Handmade Seattle FAQ

How do I find out about tickets?

Subscribe to the newsletter! Tickets will become available sometime this second quarter, as well as the final date and more details on the conference.

When’s the conference? Is it multiple days?

Handmade Seattle is slated for early December 2019 at Seattle’s Fisher Pavilion; exact date being finalized. It is a one-day general conference.

How many software projects will be demoed?

Seattle’s Fisher Pavilion can accomodate dozens of comfortable booths. Handmade Seattle is working all year to ensure the space is filled with software demos from individuals. There will also be a submission process to help fill up booths.

Will there be live panels?

Yep! There will be two discussions, one in the morning and another late afternoon. Industry veterans will discuss pressing issues with software engineering. The panelists shall be revealed around the same time as ticket announcements.

What is meant by the word Handmade?

Handmade Seattle uses the term to reference a particular way of creating software. It was popularized by Handmade Hero, and then fleshed out by the Handmade Network manifesto.
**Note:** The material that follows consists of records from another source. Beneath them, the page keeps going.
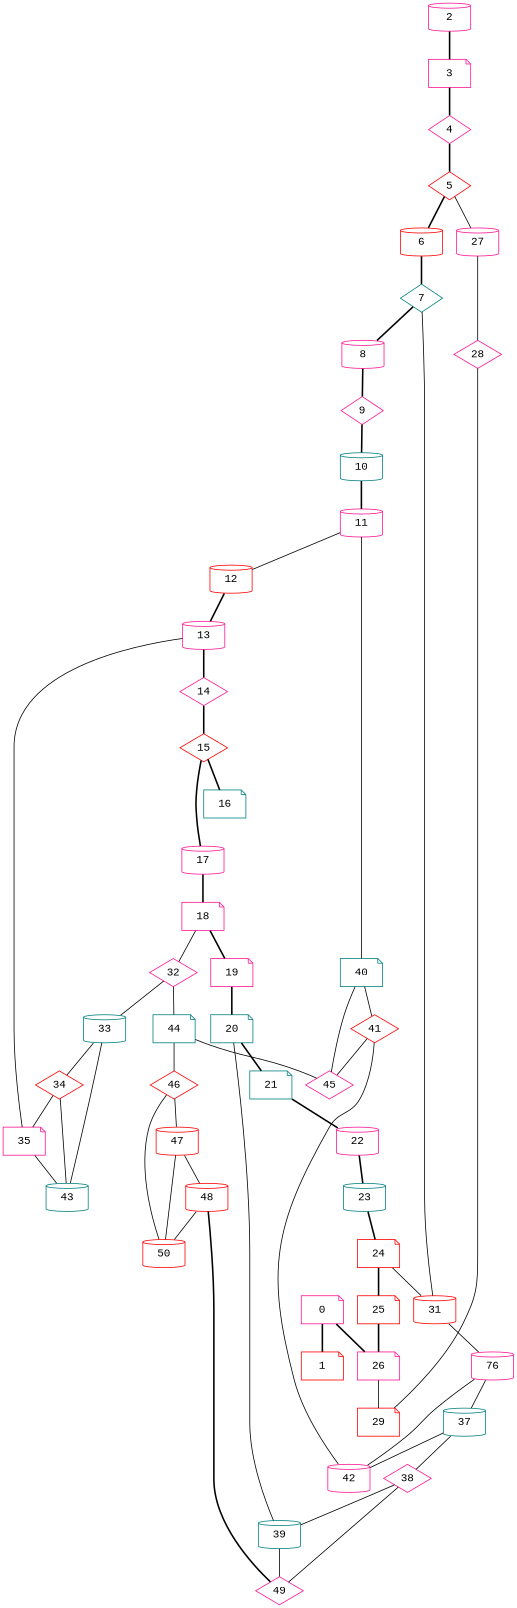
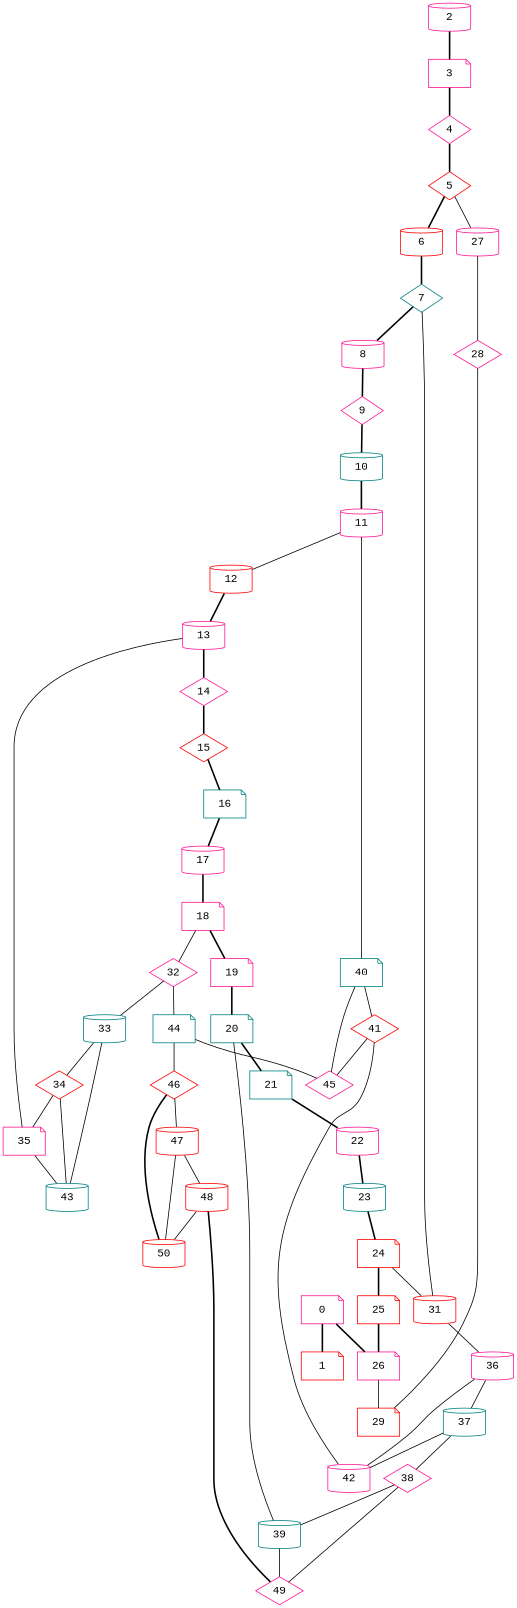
  graph {
    fontname="Liberation Mono"
    node [color=deeppink fontname="Liberation Mono" shape=cylinder]
    edge [fontname="Liberation Mono"]
    0 [shape=note]
    1 [color=red shape=note]
    26 [shape=note]
    29 [color=red shape=note]
    3 [shape=note]
    2
    4 [shape=diamond]
    5 [color=red shape=diamond]
    6 [color=red]
    27
    7 [color=teal shape=diamond]
    28 [shape=diamond]
    8
    31 [color=red]
    9 [shape=diamond]
-   36 [label=76]
+   36
    10 [color=teal]
    37 [color=teal]
    42
    11
    12 [color=red]
    40 [color=teal shape=note]
    13
    41 [color=red shape=diamond]
    45 [shape=diamond]
    14 [shape=diamond]
    35 [shape=note]
    15 [color=red shape=diamond]
    43 [color=teal]
    16 [color=teal shape=note]
    17
    18 [shape=note]
    19 [shape=note]
    32 [shape=diamond]
    20 [color=teal shape=note]
    33 [color=teal]
    44 [color=teal shape=note]
    21 [color=teal shape=note]
    39 [color=teal]
    34 [color=red shape=diamond]
    46 [color=red shape=diamond]
    22
    49 [shape=diamond]
    23 [color=teal]
    24 [color=red shape=note]
    25 [color=red shape=note]
    38 [shape=diamond]
    47 [color=red]
    50 [color=red]
    48 [color=red]
    0 -- 1 [style=bold]
    0 -- 26 [style=bold]
    26 -- 29
    3 -- 4 [style=bold]
    2 -- 3 [style=bold]
    4 -- 5 [style=bold]
    5 -- 6 [style=bold]
    5 -- 27
    6 -- 7 [style=bold]
    27 -- 28
    7 -- 8 [style=bold]
    7 -- 31
    28 -- 29
    8 -- 9 [style=bold]
    31 -- 36
    9 -- 10 [style=bold]
    36 -- 37
    36 -- 42
    10 -- 11 [style=bold]
    37 -- 42
    37 -- 38
    11 -- 12 [style=solid]
    11 -- 40
    12 -- 13 [style=bold]
    40 -- 41
    40 -- 45
    13 -- 14 [style=bold]
    13 -- 35
    41 -- 42
    41 -- 45
    14 -- 15 [style=bold]
    35 -- 43
    15 -- 16 [style=bold]
-   15 -- 17 [style=bold]
+   16 -- 17 [style=bold]
    17 -- 18 [style=bold]
    18 -- 19 [style=bold]
    18 -- 32
    19 -- 20 [style=bold]
    32 -- 33
    32 -- 44
    20 -- 21 [style=bold]
    20 -- 39
    33 -- 43
    33 -- 34
    44 -- 45
    44 -- 46
    21 -- 22 [style=bold]
    39 -- 49
    34 -- 35
    34 -- 43
    46 -- 47
-   46 -- 50
+   46 -- 50 [style=bold]
    22 -- 23 [style=bold]
    23 -- 24 [style=bold]
    24 -- 31
    24 -- 25 [style=bold]
    25 -- 26 [style=bold]
    38 -- 39
    38 -- 49
    47 -- 50
    47 -- 48
    48 -- 49 [style=bold]
    48 -- 50
  }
Although Handmade Hero, Handmade Network, and Handmade Seattle are independent of each other, we all share the same approach to writing software.

Is this all a big rant about performance?

Not necessarily. The trailer video uses the term “sluggish” to characterize software, meaning something is unresponsive. Your mobile app may be blazing fast, but if it’s stuck on a network request and doesn’t alert the user in a timely fashion, they’ll just see a spinning wheel. Other slugs involve fending off cryptic errors, random crashes and dark patterns.

We’re all in the same boat and although low-level programming alone can’t solve these problems, it helps us tackle them productively:

A conversation about the nature of the universe is generally more useful when those talking are scientifically literate. Similarly, a discussion on programming benefits from everyone reaching a certain threshold in computer literacy. Indeed, there are enduring ideas giving life to computer systems, and programmers ought to value them. If we call ourselves professionals, we have a real responsibility to learn the underlying concepts behind computers. It protects us from unreliable sources of knowledge, and it shows us the things we should pay attention to.